[Material]
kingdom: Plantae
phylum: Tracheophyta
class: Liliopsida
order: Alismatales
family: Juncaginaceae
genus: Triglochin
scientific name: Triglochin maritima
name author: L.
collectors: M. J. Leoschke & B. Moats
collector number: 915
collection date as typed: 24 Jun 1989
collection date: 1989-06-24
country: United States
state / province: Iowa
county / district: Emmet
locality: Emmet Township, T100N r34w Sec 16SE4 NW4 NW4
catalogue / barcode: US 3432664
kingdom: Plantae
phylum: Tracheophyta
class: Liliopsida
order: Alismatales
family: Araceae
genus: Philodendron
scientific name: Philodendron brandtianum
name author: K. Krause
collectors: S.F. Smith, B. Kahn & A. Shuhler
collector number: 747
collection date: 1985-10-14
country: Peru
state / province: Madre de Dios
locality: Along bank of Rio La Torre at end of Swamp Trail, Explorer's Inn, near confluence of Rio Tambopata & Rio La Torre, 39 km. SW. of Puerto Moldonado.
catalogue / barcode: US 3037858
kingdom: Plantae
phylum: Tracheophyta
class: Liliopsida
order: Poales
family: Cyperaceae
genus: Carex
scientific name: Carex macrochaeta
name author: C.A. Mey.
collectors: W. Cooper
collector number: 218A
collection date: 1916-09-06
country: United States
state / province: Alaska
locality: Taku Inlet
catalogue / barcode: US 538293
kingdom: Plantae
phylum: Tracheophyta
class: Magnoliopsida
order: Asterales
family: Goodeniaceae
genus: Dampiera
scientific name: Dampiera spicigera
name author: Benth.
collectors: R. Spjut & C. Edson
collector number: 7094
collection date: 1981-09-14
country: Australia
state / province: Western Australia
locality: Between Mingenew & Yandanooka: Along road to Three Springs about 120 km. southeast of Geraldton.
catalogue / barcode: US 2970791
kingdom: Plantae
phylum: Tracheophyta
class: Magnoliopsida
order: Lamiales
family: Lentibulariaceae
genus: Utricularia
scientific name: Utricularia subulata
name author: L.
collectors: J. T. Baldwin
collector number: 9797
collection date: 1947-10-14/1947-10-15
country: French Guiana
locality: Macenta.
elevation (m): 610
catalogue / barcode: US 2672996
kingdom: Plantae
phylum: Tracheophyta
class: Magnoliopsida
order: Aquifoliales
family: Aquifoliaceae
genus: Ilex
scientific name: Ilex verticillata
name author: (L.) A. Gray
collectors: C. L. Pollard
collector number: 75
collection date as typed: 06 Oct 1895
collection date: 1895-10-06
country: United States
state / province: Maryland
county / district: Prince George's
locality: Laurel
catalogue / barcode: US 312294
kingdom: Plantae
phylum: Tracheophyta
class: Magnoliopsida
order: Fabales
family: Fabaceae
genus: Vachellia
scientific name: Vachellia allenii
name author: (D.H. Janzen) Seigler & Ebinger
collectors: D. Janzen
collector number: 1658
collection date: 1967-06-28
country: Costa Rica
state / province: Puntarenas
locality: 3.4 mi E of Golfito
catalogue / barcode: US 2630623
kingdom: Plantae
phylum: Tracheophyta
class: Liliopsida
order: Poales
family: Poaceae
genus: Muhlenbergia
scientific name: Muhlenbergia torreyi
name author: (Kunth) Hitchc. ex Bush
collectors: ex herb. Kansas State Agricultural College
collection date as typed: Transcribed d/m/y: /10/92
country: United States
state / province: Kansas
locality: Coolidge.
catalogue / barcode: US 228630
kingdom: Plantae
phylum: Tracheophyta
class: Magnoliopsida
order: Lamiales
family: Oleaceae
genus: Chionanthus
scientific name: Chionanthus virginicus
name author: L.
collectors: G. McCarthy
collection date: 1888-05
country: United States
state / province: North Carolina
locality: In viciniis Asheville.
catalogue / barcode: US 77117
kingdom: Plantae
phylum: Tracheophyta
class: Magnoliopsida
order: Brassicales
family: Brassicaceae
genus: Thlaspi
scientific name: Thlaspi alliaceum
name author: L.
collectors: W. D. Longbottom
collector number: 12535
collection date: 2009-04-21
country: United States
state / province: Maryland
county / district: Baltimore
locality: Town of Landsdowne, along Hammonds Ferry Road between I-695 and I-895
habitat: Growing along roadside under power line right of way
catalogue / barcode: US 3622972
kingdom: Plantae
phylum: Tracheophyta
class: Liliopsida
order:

[Exercise requirements]
Can you give the listing above again with "collectors" replaced by "collected by" wherever it occurs, and everything else left as is?

[Exercise solution]
kingdom: Plantae
phylum: Tracheophyta
class: Liliopsida
order: Alismatales
family: Juncaginaceae
genus: Triglochin
scientific name: Triglochin maritima
name author: L.
collected by: M. J. Leoschke & B. Moats
collector number: 915
collection date as typed: 24 Jun 1989
collection date: 1989-06-24
country: United States
state / province: Iowa
county / district: Emmet
locality: Emmet Township, T100N r34w Sec 16SE4 NW4 NW4
catalogue / barcode: US 3432664
kingdom: Plantae
phylum: Tracheophyta
class: Liliopsida
order: Alismatales
family: Araceae
genus: Philodendron
scientific name: Philodendron brandtianum
name author: K. Krause
collected by: S.F. Smith, B. Kahn & A. Shuhler
collector number: 747
collection date: 1985-10-14
country: Peru
state / province: Madre de Dios
locality: Along bank of Rio La Torre at end of Swamp Trail, Explorer's Inn, near confluence of Rio Tambopata & Rio La Torre, 39 km. SW. of Puerto Moldonado.
catalogue / barcode: US 3037858
kingdom: Plantae
phylum: Tracheophyta
class: Liliopsida
order: Poales
family: Cyperaceae
genus: Carex
scientific name: Carex macrochaeta
name author: C.A. Mey.
collected by: W. Cooper
collector number: 218A
collection date: 1916-09-06
country: United States
state / province: Alaska
locality: Taku Inlet
catalogue / barcode: US 538293
kingdom: Plantae
phylum: Tracheophyta
class: Magnoliopsida
order: Asterales
family: Goodeniaceae
genus: Dampiera
scientific name: Dampiera spicigera
name author: Benth.
collected by: R. Spjut & C. Edson
collector number: 7094
collection date: 1981-09-14
country: Australia
state / province: Western Australia
locality: Between Mingenew & Yandanooka: Along road to Three Springs about 120 km. southeast of Geraldton.
catalogue / barcode: US 2970791
kingdom: Plantae
phylum: Tracheophyta
class: Magnoliopsida
order: Lamiales
family: Lentibulariaceae
genus: Utricularia
scientific name: Utricularia subulata
name author: L.
collected by: J. T. Baldwin
collector number: 9797
collection date: 1947-10-14/1947-10-15
country: French Guiana
locality: Macenta.
elevation (m): 610
catalogue / barcode: US 2672996
kingdom: Plantae
phylum: Tracheophyta
class: Magnoliopsida
order: Aquifoliales
family: Aquifoliaceae
genus: Ilex
scientific name: Ilex verticillata
name author: (L.) A. Gray
collected by: C. L. Pollard
collector number: 75
collection date as typed: 06 Oct 1895
collection date: 1895-10-06
country: United States
state / province: Maryland
county / district: Prince George's
locality: Laurel
catalogue / barcode: US 312294
kingdom: Plantae
phylum: Tracheophyta
class: Magnoliopsida
order: Fabales
family: Fabaceae
genus: Vachellia
scientific name: Vachellia allenii
name author: (D.H. Janzen) Seigler & Ebinger
collected by: D. Janzen
collector number: 1658
collection date: 1967-06-28
country: Costa Rica
state / province: Puntarenas
locality: 3.4 mi E of Golfito
catalogue / barcode: US 2630623
kingdom: Plantae
phylum: Tracheophyta
class: Liliopsida
order: Poales
family: Poaceae
genus: Muhlenbergia
scientific name: Muhlenbergia torreyi
name author: (Kunth) Hitchc. ex Bush
collected by: ex herb. Kansas State Agricultural College
collection date as typed: Transcribed d/m/y: /10/92
country: United States
state / province: Kansas
locality: Coolidge.
catalogue / barcode: US 228630
kingdom: Plantae
phylum: Tracheophyta
class: Magnoliopsida
order: Lamiales
family: Oleaceae
genus: Chionanthus
scientific name: Chionanthus virginicus
name author: L.
collected by: G. McCarthy
collection date: 1888-05
country: United States
state / province: North Carolina
locality: In viciniis Asheville.
catalogue / barcode: US 77117
kingdom: Plantae
phylum: Tracheophyta
class: Magnoliopsida
order: Brassicales
family: Brassicaceae
genus: Thlaspi
scientific name: Thlaspi alliaceum
name author: L.
collected by: W. D. Longbottom
collector number: 12535
collection date: 2009-04-21
country: United States
state / province: Maryland
county / district: Baltimore
locality: Town of Landsdowne, along Hammonds Ferry Road between I-695 and I-895
habitat: Growing along roadside under power line right of way
catalogue / barcode: US 3622972
kingdom: Plantae
phylum: Tracheophyta
class: Liliopsida
order:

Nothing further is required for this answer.